AMENDMENT NUMBER TEN TO THE HARRIS CORPORATION RETIREMENT PLAN

EX-10.1 2 exhibit1.htm EX-10.1 EX-10.1

Exhibit 10.1

AMENDMENT NUMBER TEN

TO THE
HARRIS CORPORATION RETIREMENT PLAN

WHEREAS, Harris Corporation, a Delaware corporation (the “Corporation”), has heretofore adopted and maintained the Harris Corporation Retirement Plan, as amended and restated effective January 1, 2003 (the “Plan”);

WHEREAS, the Corporation, by action of the Management Development and Compensation Committee of the Corporation’s Board of Directors (the “Compensation Committee”), has the authority to amend the Plan pursuant to Section 17.1 of the Plan;

WHEREAS, pursuant to Section 13.3 of the Plan, the Compensation Committee has delegated to the Employee Benefits Committee of the Corporation (the “Employee Benefits Committee”) the authority to adopt non-material Plan amendments; and

WHEREAS, the Corporation, by action of the Employee Benefits Committee, desires to amend the Plan in certain non-material respects.

NOW, THEREFORE, BE IT RESOLVED, that pursuant to the power of amendment in Section 17.1 of the Plan and the delegation of such power pursuant to Section 13.3 of the Plan, the Plan is hereby amended, effective as of the applicable date indicated below, as follows:

1. Effective January 1, 2005, the definition of “Compensation” in Article 2 of the Plan is hereby amended in its entirety to read as follows:

Compensation.

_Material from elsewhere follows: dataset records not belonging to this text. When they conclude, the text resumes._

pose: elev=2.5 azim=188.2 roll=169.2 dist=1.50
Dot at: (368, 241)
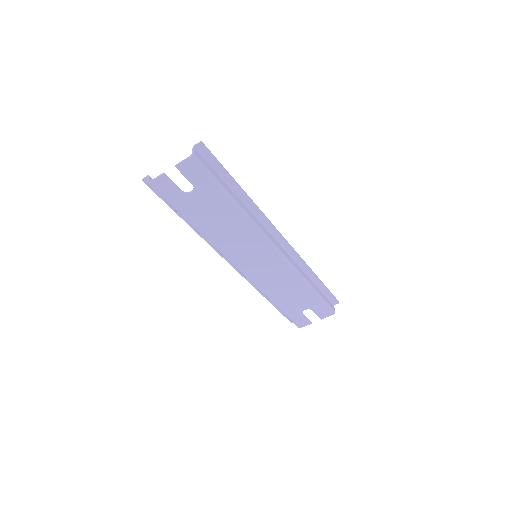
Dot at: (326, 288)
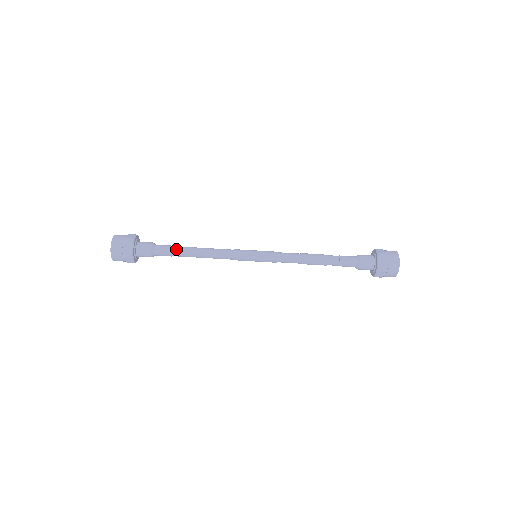
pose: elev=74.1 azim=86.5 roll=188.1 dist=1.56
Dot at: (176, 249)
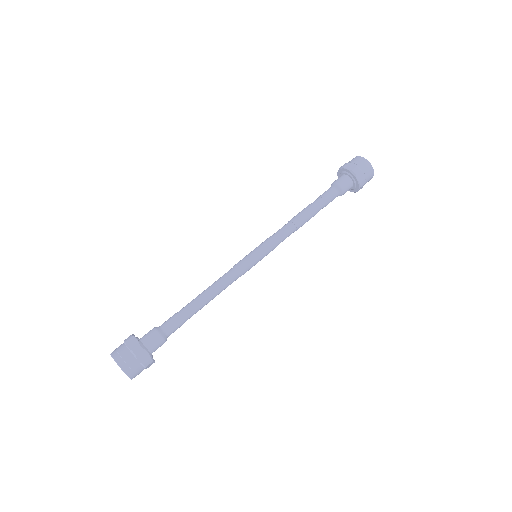
Dot at: (180, 311)
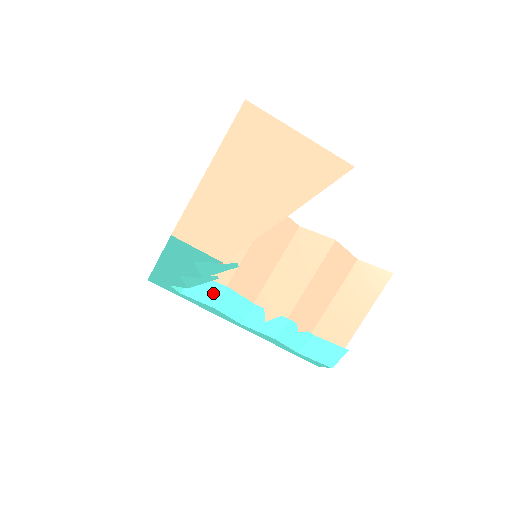
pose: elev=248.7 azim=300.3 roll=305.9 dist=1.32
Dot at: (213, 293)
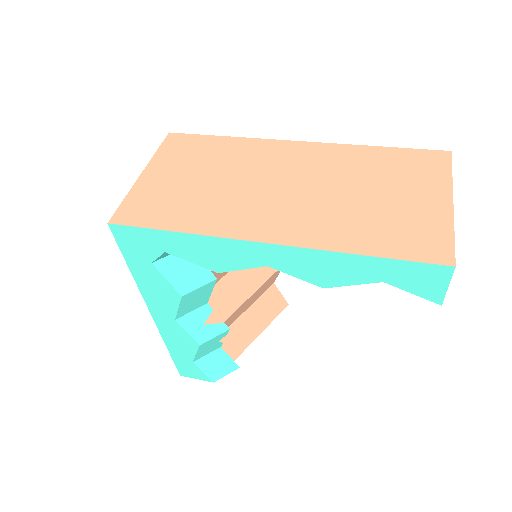
Dot at: (194, 279)
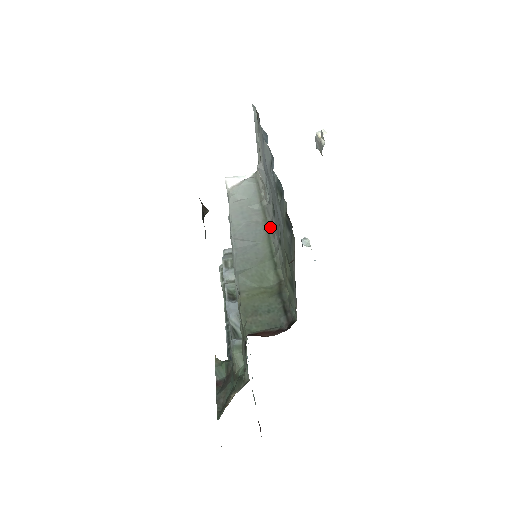
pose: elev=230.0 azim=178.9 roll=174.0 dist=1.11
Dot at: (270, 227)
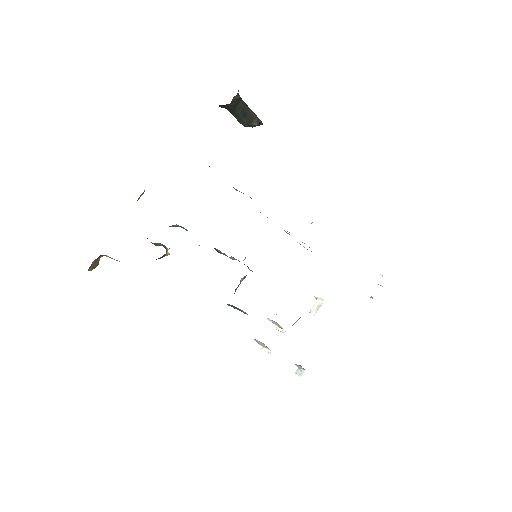
Dot at: occluded
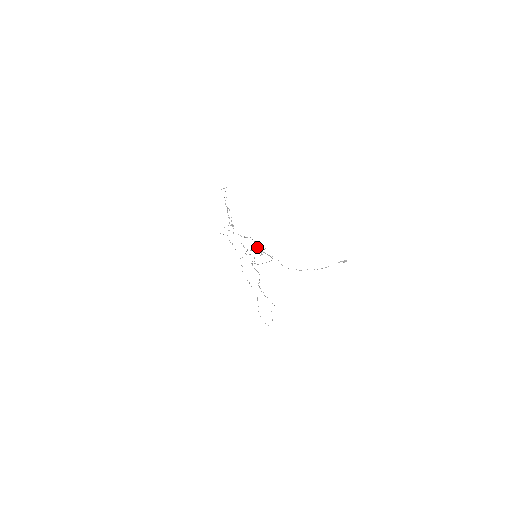
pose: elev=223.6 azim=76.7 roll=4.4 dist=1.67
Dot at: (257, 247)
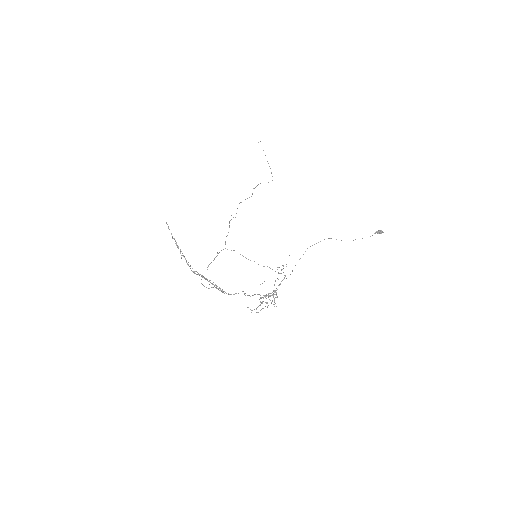
Dot at: (265, 295)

The following items of remuneration which a Participant earns for work or personal services performed for an Employer: (a) salary or wages, including lump sum merit increases; (b) commission paid pursuant to a sales incentive plan; (c) overtime premium, shift differential or additional compensation in lieu of overtime premium; (d) compensation in lieu of vacation; (e) any annual bonus or incentive compensation payable in the form of cash pursuant to the Harris Corporation Annual Incentive Plan or any successor thereto or other similar plan or award program adopted from time to time by an Employer or any stock award made in lieu of an annual cash bonus or incentive compensation; (f) any compensation of a type described in items (a) through (e) above which is paid as an employee contribution to the Plan; (g) any salary reduction contributions to a cafeteria plan (within the meaning of section 125 of the Code) or a non-qualified deferred compensation plan maintained by an Employer; or (h) any salary reduction contributions to an arrangement maintained by an Employer providing qualified transportation fringes (within the meaning of section 132(f)(4) of the Code). Notwithstanding the foregoing, the following items shall be excluded from “Compensation”: (i) any extraordinary compensation of a recurring or non-recurring nature not included under items (a) through (h) above, including one-time recognition awards and rewards under a referral program of an Employer; (ii) any award made or amount paid pursuant to the Harris Corporation Stock Incentive Plan or any successor thereto, including, but not limited to, performance shares, stock options, restricted stock, stock appreciation rights or other stock-based awards or dividend equivalents; (iii) severance pay, separation pay or special retirement pay; (iv) retention bonuses or completion bonuses, unless authorized by the Administrative Committee in a uniform and nondiscriminatory manner to be included in Compensation; (v) reimbursement or allowances with respect to expenses incurred in connection with employment,

such as tax equalization, reimbursement for moving expenses, mileage or expense allowance or education expenses; or (vi) indirect compensation such as employer-paid group insurance premiums or contributions under this Plan or any other qualified employee benefit plan, other than a contribution described in item (f) or (g) above.”

APPROVED by the HARRIS CORPORATION EMPLOYEE BENEFITS COMMITTEE on this 8th day of June, 2005.